Where Certification Fits In
None of this is meant to disparage vendor-specific certifications as one component of a career plan. Over the short term, certification in a vendor's successful product line could mean a substantial increase in salary and responsibility. This may also add new skills to an already-established career. But this advantage lasts a few years, at best.
Vendor-specific certifications are not short cuts to a high-paying, long-lasting career. Furthermore, even if a certification may open the door to new and challenging work, it doesn't automatically enable you to do that work. You still have to perform, day in and day out, often doing tasks that bear little relation to the subject of the certification.
Given all of this, where do vendor-specific certifications fit into the engineering profession? Such certifications aren't a foundation upon which to build a career.
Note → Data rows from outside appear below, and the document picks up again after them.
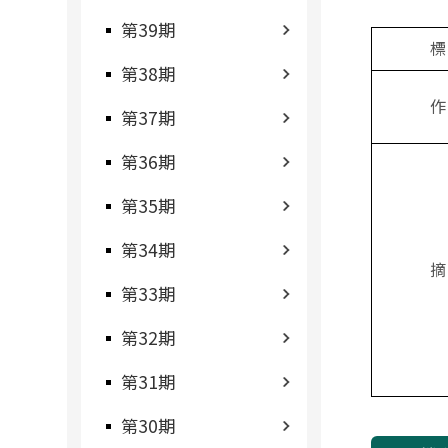
第39期
標
第38期
作
第37期
第36期
第35期
第34期
摘
第33期
第32期
第31期
第30期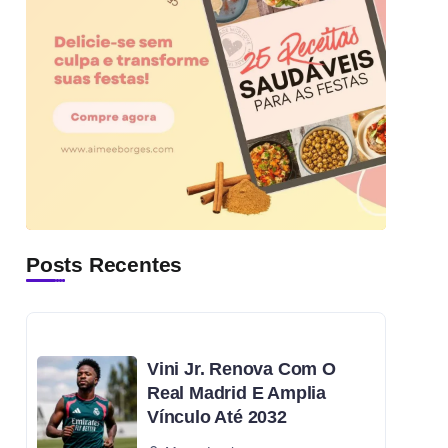
Posts Recentes
Vini Jr. Renova Com O
Real Madrid E Amplia
Vínculo Até 2032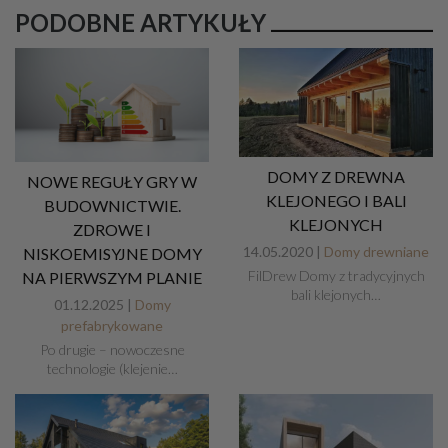
PODOBNE ARTYKUŁY
DOMY Z DREWNA
NOWE REGUŁY GRY W
KLEJONEGO I BALI
BUDOWNICTWIE.
KLEJONYCH
ZDROWE I
14.05.2020 |
Domy drewniane
NISKOEMISYJNE DOMY
FilDrew Domy z tradycyjnych
NA PIERWSZYM PLANIE
bali klejonych…
01.12.2025 |
Domy
prefabrykowane
Po drugie – nowoczesne
technologie (klejenie…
They're too brittle, and highly dependent upon the whims of the market as well as of a specific vendor. Anyone who summarizes their total expertise as being an MCSE, for example, risks that expertise in performing any task that isn't related to the MCSE training subject matter.
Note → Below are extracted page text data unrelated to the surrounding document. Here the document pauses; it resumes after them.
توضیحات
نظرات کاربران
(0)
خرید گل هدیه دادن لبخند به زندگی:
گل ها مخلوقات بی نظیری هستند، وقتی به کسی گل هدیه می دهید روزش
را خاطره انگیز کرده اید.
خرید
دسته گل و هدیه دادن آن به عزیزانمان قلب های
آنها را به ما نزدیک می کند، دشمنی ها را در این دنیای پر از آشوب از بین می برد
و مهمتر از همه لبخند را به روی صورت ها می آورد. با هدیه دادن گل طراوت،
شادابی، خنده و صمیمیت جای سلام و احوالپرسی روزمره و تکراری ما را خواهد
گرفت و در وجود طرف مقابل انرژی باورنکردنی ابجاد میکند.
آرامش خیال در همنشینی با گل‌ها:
For most, the formal engineering education, obtained at a college or university, remains the foundation of a career. With a sufficiently broad and comprehensive education, an engineer should be able to integrate virtually any new product or technique into his or her skill set.
Yet a college education rarely teaches an engineer how to perform a particular duty with a specific commercial product. The tasks we accomplish during college labs are typically trivial and artificial. They're nothing like the complex assignments we take on as working engineers. Usually, the most difficult tasks revolve around a vendor's popular new product. An engineer has two choices at this point—either figure the problem out independently, or take a workshop or short course on the topic (usually vendor-sponsored). If offered, a certification in that product may be a logical next step.
So it's not so difficult to balance the goals of a formal education with a quick certification. Be well educated. Understand your profession and the broad technical concepts and limits. Find the important technologies and products in the area that interests you most. They'll change from year to year, both because of market forces and your personal preferences.
Use your interests and new engineering projects as opportunities to pick up new product-oriented skills. If the vendor offers a certification, and there seems to be a career advantage for you, consider taking the certification. Insofar as it helps you succeed in a current or future job, so much the better. But within a few years at most, it will be replaced by a hot new vendor and product. Be prepared to jettison the old certification and fall back on your engineering education and experience until you get up to speed on new products.